Being an entrepreneur is no walk in the park. The road is tough. You’re embracing a set of uncertainties. You can’t predict what may come in the way. It’s a path less taken.

As fascinating as it is, the entrepreneurial journey comes with a certain level of risk. Before you venture on your own, make sure your skill sets are suited for it.

Here is a list of four core principles of entrepreneurship that you should not miss:


Start with introspection

Steve Jobs, Bill Gates Richard Branson, Mark Zuckerberg – there are enough and more stories of world-famous entrepreneurs for us to draw inspiration from.

But inspiration is not enough for success in your entrepreneurial life. It demands far more skills. Start by introspecting your strengths and weaknesses. That’s the best way to start.

Develop the mindset of a constant learner. If you lack the knowledge and skills, don’t be reluctant to start with a certification course.


Choose the business wisely

Starting a business of typewriters in the age of smartphones never makes sense, does it?

You should allocate your energy and efforts to a business that gives you good returns. There should be an inner passion for it.

Whatever your passion is, make sure you do the background research, market study, etc. and improve your knowledge in the domain. Speak to experts and gather facts and figures. The takeaway is to choose your domain wisely and have better clarity of what you’re doing.


Invest in people

‘You are as good as the people around you.’ Your employees, investors, clients, consultants, industry experts – everyone contributes to your success as an entrepreneur.

Think twice before you choose the people around you. Look for skills that you lack, in your teammates or co-founders of the company, so that it is balanced. Give feedback. Give a pat on their shoulders as a token of appreciation when required.


Set your goals right  

Leaders are expected to be far-sighted. Know what your key metrics of success are. And move in the right direction.

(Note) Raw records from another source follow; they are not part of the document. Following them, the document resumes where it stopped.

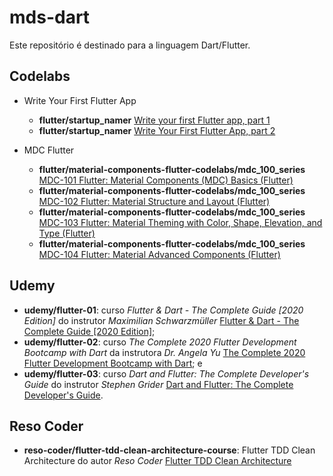 # mds-dart

Este repositório é destinado para a linguagem Dart/Flutter.

## Codelabs

* Write Your First Flutter App
    * **flutter/startup_namer** [Write your first Flutter app, part 1](https://codelabs.developers.google.com/codelabs/first-flutter-app-pt1 "Write your first Flutter app, part 1")
    * **flutter/startup_namer** [Write Your First Flutter App, part 2](https://codelabs.developers.google.com/codelabs/first-flutter-app-pt2 "Write Your First Flutter App, part 2")

* MDC Flutter
    * **flutter/material-components-flutter-codelabs/mdc_100_series** [MDC-101 Flutter: Material Components (MDC) Basics (Flutter)](https://codelabs.developers.google.com/codelabs/mdc-101-flutter "MDC-101 Flutter: Material Components (MDC) Basics (Flutter)")
    * **flutter/material-components-flutter-codelabs/mdc_100_series** [MDC-102 Flutter: Material Structure and Layout (Flutter)](https://codelabs.developers.google.com/codelabs/mdc-102-flutter "MDC-102 Flutter: Material Structure and Layout (Flutter)")
    * **flutter/material-components-flutter-codelabs/mdc_100_series** [MDC-103 Flutter: Material Theming with Color, Shape, Elevation, and Type (Flutter)](https://codelabs.developers.google.com/codelabs/mdc-103-flutter "MDC-103 Flutter: Material Theming with Color, Shape, Elevation, and Type (Flutter)")
    * **flutter/material-components-flutter-codelabs/mdc_100_series** [MDC-104 Flutter: Material Advanced Components (Flutter)](https://codelabs.developers.google.com/codelabs/mdc-104-flutter "MDC-104 Flutter: Material Advanced Components (Flutter)")

## Udemy

* **udemy/flutter-01**: curso _Flutter & Dart - The Complete Guide [2020 Edition]_ do instrutor _Maximilian Schwarzmüller_ [Flutter & Dart - The Complete Guide [2020 Edition]](https://www.udemy.com/course/learn-flutter-dart-to-build-ios-android-apps/ "Flutter & Dart - The Complete Guide [2020 Edition]");
* **udemy/flutter-02**: curso _The Complete 2020 Flutter Development Bootcamp with Dart_ da instrutora _Dr. Angela Yu_ [The Complete 2020 Flutter Development Bootcamp with Dart](https://www.udemy.com/course/flutter-bootcamp-with-dart/ "The Complete 2020 Flutter Development Bootcamp with Dart"); e
* **udemy/flutter-03**: curso _Dart and Flutter: The Complete Developer's Guide_ do instrutor _Stephen Grider_ [Dart and Flutter: The Complete Developer's Guide](https://www.udemy.com/course/dart-and-flutter-the-complete-developers-guide/ "Dart and Flutter: The Complete Developer's Guide").

## Reso Coder

* **reso-coder/flutter-tdd-clean-architecture-course**: Flutter TDD Clean Architecture do autor _Reso Coder_ [Flutter TDD Clean Architecture](https://www.youtube.com/playlist?list=PLB6lc7nQ1n4iYGE_khpXRdJkJEp9WOech "Flutter TDD Clean Architecture")
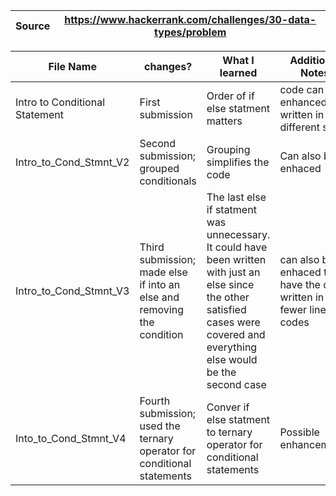 
|Source|https://www.hackerrank.com/challenges/30-data-types/problem |
|--------|-------|

|File Name|changes?|What I learned|Additional Notes|
|---------|---------|---------|-------|
|Intro to Conditional Statement|First submission|Order of if else statment matters|code can be enhanced or written in a different style|
|Intro_to_Cond_Stmnt_V2|Second submission; grouped conditionals|Grouping simplifies the code| Can also be enhaced|
|Intro_to_Cond_Stmnt_V3|Third submission; made else if into an else and removing the condition| The last else if statment was unnecessary. It could have been written with just an else since the other satisfied cases were covered and everything else would be the second case| can also be enhaced to have the code written in fewer line codes|
|Into_to_Cond_Stmnt_V4|Fourth submission; used the ternary operator for conditional statements | Conver if else statment to ternary operator for conditional statements|Possible enhancement?|

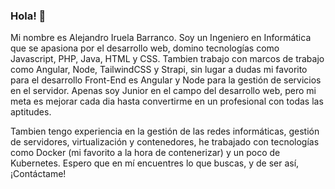 ### Hola! 👋

Mi nombre es Alejandro Iruela Barranco. 
Soy un Ingeniero en Informática que se apasiona por el desarrollo web, domino tecnologías como Javascript, PHP, Java, HTML y CSS. Tambien trabajo con marcos de trabajo como Angular, Node, TailwindCSS y Strapi, sin lugar a dudas mi favorito para el desarrollo Front-End es Angular y Node para la gestión de servicios en el servidor.
Apenas soy Junior en el campo del desarrollo web, pero mi meta es mejorar cada dia hasta convertirme en un profesional con todas las aptitudes.

Tambien tengo experiencia en la gestión de las redes informáticas, gestión de servidores, virtualización y contenedores, he trabajado con tecnologías como Docker (mi favorito a la hora de contenerizar) y un poco de Kubernetes. Espero que en mí encuentres lo que buscas, y de ser así, ¡Contáctame!
<!--
**alejandroiruela/alejandroiruela** is a ✨ _special_ ✨ repository because its `README.md` (this file) appears on your GitHub profile.

Here are some ideas to get you started:

- 🔭 I’m currently working on ...
- 🌱 I’m currently learning ...
- 👯 I’m looking to collaborate on ...
- 🤔 I’m looking for help with ...
- 💬 Ask me about ...
- 📫 How to reach me: ...
- 😄 Pronouns: ...
- ⚡ Fun fact: ...
-->
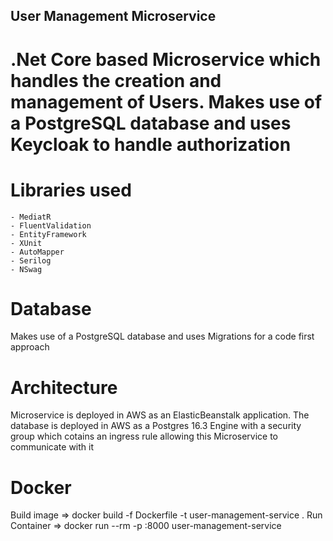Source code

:## User Management Microservice

# .Net Core based Microservice which handles the creation and management of Users. Makes use of a PostgreSQL database and uses Keycloak to handle authorization

# Libraries used

    - MediatR
    - FluentValidation
    - EntityFramework
    - XUnit
    - AutoMapper
    - Serilog
    - NSwag

# Database

Makes use of a PostgreSQL database and uses Migrations for a code first approach

# Architecture

Microservice is deployed in AWS as an ElasticBeanstalk application. The database is deployed in AWS as a Postgres 16.3 Engine with a security group which cotains an ingress rule allowing this Microservice to communicate with it

# Docker

Build image => docker build -f Dockerfile -t user-management-service .
Run Container => docker run --rm -p <ConfiguredPortNumber>:8000 user-management-service

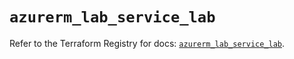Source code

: # `azurerm_lab_service_lab`

Refer to the Terraform Registry for docs: [`azurerm_lab_service_lab`](https://registry.terraform.io/providers/hashicorp/azurerm/3.99.0/docs/resources/lab_service_lab).
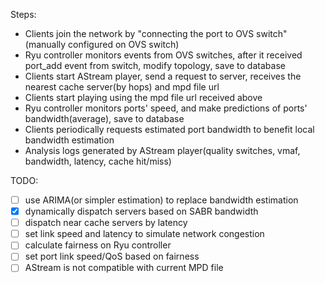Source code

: Steps:

+ Clients join the network by "connecting the port to OVS switch"
(manually configured on OVS switch)
+ Ryu controller monitors events from OVS switches, after it received
port_add event from switch, modify topology, save to database
+ Clients start AStream player, send a request to server, receives the
nearest cache server(by hops) and mpd file url
+ Clients start playing using the mpd file url received above
+ Ryu controller monitors ports' speed, and make predictions of ports'
bandwidth(average), save to database
+ Clients periodically requests estimated port bandwidth to benefit
local bandwidth estimation
+ Analysis logs generated by AStream player(quality switches, vmaf,
bandwidth, latency, cache hit/miss)


TODO:

- [ ] use ARIMA(or simpler estimation) to replace bandwidth estimation
- [x] dynamically dispatch servers based on SABR bandwidth
- [ ] dispatch near cache servers by latency
- [ ] set link speed and latency to simulate network congestion
- [ ] calculate fairness on Ryu controller
- [ ] set port link speed/QoS based on fairness
- [ ] AStream is not compatible with current MPD file
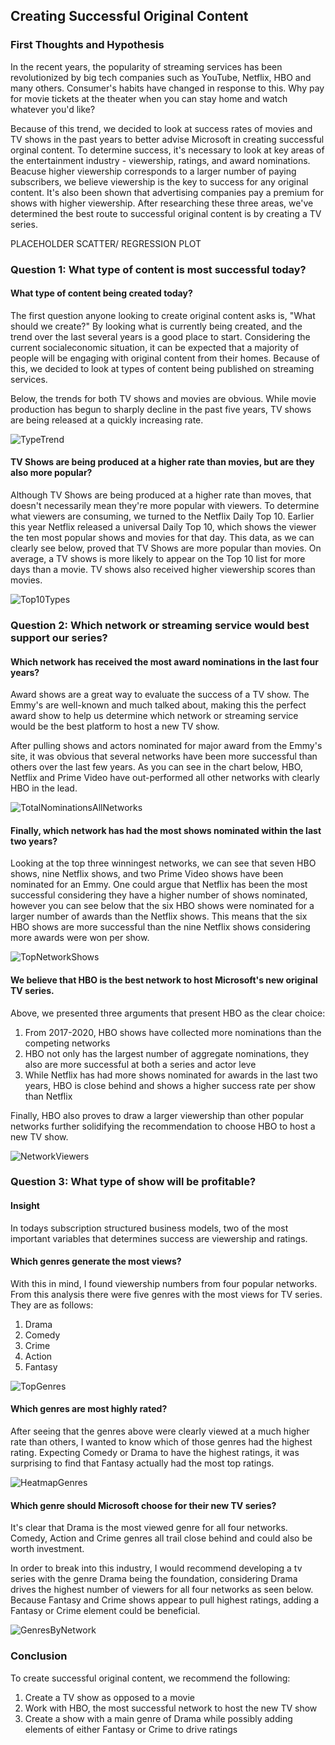 ## Creating Successful Original Content
### First Thoughts and Hypothesis

In the recent years, the popularity of streaming services has been revolutionized by big tech companies such as YouTube, Netflix, HBO and many others. Consumer's habits have changed in response to this. Why pay for movie tickets at the theater when you can stay home and watch whatever you'd like? 

Because of this trend, we decided to look at success rates of movies and TV shows in the past years to better advise Microsoft in creating successful orginal content. To determine success, it's necessary to look at key areas of the entertainment industry - viewership, ratings, and award nominations. Beacuse higher viewership corresponds to a larger number of paying subscribers, we believe viewership is the key to success for any original content. It's also been shown that advertising companies pay a premium for shows with higher viewership.
After researching these three areas, we've determined the best route to successful original content is by creating a TV series. 

PLACEHOLDER SCATTER/ REGRESSION PLOT


### Question 1: What type of content is most successful today? 
#### What type of content being created today? 

The first question anyone looking to create original content asks is, "What should we create?" By looking what is currently being created, and the trend over the last several years is a good place to start. Considering the current socialeconomic situation, it can be expected that a majority of people will be engaging with original content from their homes. Because of this, we decided to look at types of content being published on streaming services. 

Below, the trends for both TV shows and movies are obvious. While movie production has begun to sharply decline in the past five years, TV shows are being released at a quickly increasing rate. 

![TypeTrend](https://github.com/drrausch/dsc-phase-1-project-online/blob/dana_branch/Images/TypeTrend.png) 

#### TV Shows are being produced at a higher rate than movies, but are they also more popular? 

Although TV Shows are being produced at a higher rate than moves, that doesn't necessarily mean they're more popular with viewers. To determine what viewers are consuming, we turned to the Netflix Daily Top 10. Earlier this year Netflix released a universal Daily Top 10, which shows the viewer the ten most popular shows and movies for that day. This data, as we can clearly see below, proved that TV Shows are more popular than movies. On average, a TV shows is more likely to appear on the Top 10 list for more days than a movie. TV shows also received higher viewership scores than movies. 

![Top10Types](https://github.com/drrausch/dsc-phase-1-project-online/blob/dana_branch/Images/Top10Types.png)

### Question 2: Which network or streaming service would best support our series?   
#### Which network has received the most award nominations in the last four years? 

Award shows are a great way to evaluate the success of a TV show. The Emmy's are well-known and much talked about, making this the perfect award show to help us determine which network or streaming service would be the best platform to host a new TV show.

After pulling shows and actors nominated for major award from the Emmy's site, it was obvious that several networks have been more successful than others over the last few years. As you can see in the chart below, HBO, Netflix and Prime Video have out-performed all other networks with clearly HBO in the lead. 

![TotalNominationsAllNetworks](https://github.com/drrausch/dsc-phase-1-project-online/blob/dana_branch/Images/TotalNominationsAllNetworks.png)

#### Finally, which network has had the most shows nominated within the last two years? 

Looking at the top three winningest networks, we can see that seven HBO shows, nine Netflix shows, and two Prime Video shows have been nominated for an Emmy. One could argue that Netflix has been the most successful considering they have a higher number of shows nominated, however you can see below that the six HBO shows were nominated for a larger number of awards than the Netflix shows. This means that the six HBO shows are more successful than the nine Netflix shows considering more awards were won per show. 

![TopNetworkShows](https://github.com/drrausch/dsc-phase-1-project-online/blob/dana_branch/Images/TopNetworkShows.png)

#### We believe that HBO is the best network to host Microsoft's new original TV series.

Above, we presented three arguments that present HBO as the clear choice: 
1. From 2017-2020, HBO shows have collected more nominations than the competing networks 
2. HBO not only has the largest number of aggregate nominations, they also are more successful at both a series and actor leve 
3. While Netflix has had more shows nominated for awards in the last two years, HBO is close behind and shows a higher success rate per show than Netflix 

Finally, HBO also proves to draw a larger viewership than other popular networks further solidifying the recommendation to choose HBO to host a new TV show. 

![NetworkViewers](https://github.com/drrausch/dsc-phase-1-project-online/blob/dana_branch/Images/NetworkViews.png)

### Question 3: What type of show will be profitable? 
#### Insight

In todays subscription structured business models, two of the most important variables that determines success are viewership and ratings. 

#### Which genres generate the most views? 

With this in mind, I found viewership numbers from four popular networks. From this analysis there were five genres with the most views for TV series. They are as follows:

1. Drama
2. Comedy
3. Crime
4. Action
5. Fantasy

![TopGenres](https://github.com/drrausch/dsc-phase-1-project-online/blob/dana_branch/Images/TopGenres.png)

#### Which genres are most highly rated? 

After seeing that the genres above were clearly viewed at a much higher rate than others, I wanted to know which of those genres had the highest rating. Expecting Comedy or Drama to have the highest ratings, it was surprising to find that Fantasy actually had the most top ratings. 

![HeatmapGenres](https://github.com/drrausch/dsc-phase-1-project-online/blob/dana_branch/Images/HeatmapGenres.png)

#### Which genre should Microsoft choose for their new TV series? 

It's clear that Drama is the most viewed genre for all four networks. Comedy, Action and Crime genres all trail close behind and could also be worth investment. 

In order to break into this industry, I would recommend developing a tv series with the genre Drama being the foundation, considering Drama drives the highest number of viewers for all four networks as seen below. Because Fantasy and Crime shows appear to pull highest ratings, adding a Fantasy or Crime element could be beneficial. 

![GenresByNetwork](https://github.com/drrausch/dsc-phase-1-project-online/blob/dana_branch/Images/GenresByNetwork.png)

### Conclusion

To create successful original content, we recommend the following: 

1. Create a TV show as opposed to a movie 
2. Work with HBO, the most successful network to host the new TV show
3. Create a show with a main genre of Drama while possibly adding elements of either Fantasy or Crime to drive ratings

The energy and efficiency of your team, as well as you, should be directed in the right direction. Also, define the right measure to value the performance. Pick up one primary metric towards which your efforts should be pointed towards.

And the final point to note is to have an exit strategy planned in mind, while you put your heart and soul into realising your dream.


Convert your ideas into Sustainable Businesses


Just as startups are starting to pick up speed to become the next biggest industry segment, there are many individuals who are joining the pool of entrepreneurs. It is an exciting space to be in and there is a rise in entrepreneurship online certification courses as well to upskill oneself. In the middle of this new business revolution, let us get an idea of the myths that have arisen about entrepreneurship. Everyone who enters this area, does it with a sense of expectation and preconceived notions. Being aware of those notions and the extent to which they are true, is important.


You need to be a certain kind of person – This is one of the biggest myths. It is true that being an entrepreneur is not everyone’s cup of tea. But anyone can become an entrepreneur if they are ready to work hard. Some have the attributes while others have the commitment or ability to work hard at it. So there is no specific personality type that an entrepreneur has to have.


You need a unique idea – That is again a myth. Existing ideas can be revisited and repositioned to create a successful venture. Ideas that have been explored before can also make a business venture successful. So it need not be a unique idea.


You need a lot of money to start off – One needs some funds to start with not a whole lot of money, unless the business venture’s initial scale is expected to be huge. So typically, to be an entrepreneur, you do not need a whole lot of money to start off with. You might need it to sustain the venture.


There is no work-life balance – Entrepreneurs do have time for maintaining this balance. Yes, it is likely that in some phases this balance seems a bit off track because the individual is doing everything at the same time. But that is just a phase, just as it might be in a regular corporate role.


There is a lot of flexibility – You are your own master and can manage your time so flexibly! Yes, how many times has an entrepreneur heard this? Any business that needs to be run, needs some level of planning and organizing? It runs based on a routine or prioritization of tasks. Just like any other business. So the entrepreneur does not actually have a lot of flexibility to manage things the way they want.


Every entrepreneur is looking for VC funding – Not true. Some of them are, while others are not. VC funding is not just about getting the financing done. It is also about sharing a part of your organization with those who are funding it. This does not work for all entrepreneurs.


It means taking a lot of risks – Businesses are risky ventures as is. That has nothing to do with an entrepreneur taking risks or not. So entrepreneurship is as risky as any other business, which will apply to corporate organizations too.


You will not break even for the first few years – This could be true for some ventures. It is not true for all. There are some businesses, depending on scale of operations, that do break even fairly soon.


These are a few myths surrounding this area of work. We must realize that each of these are myths and do not apply as a blanket approach to entrepreneurship as a whole.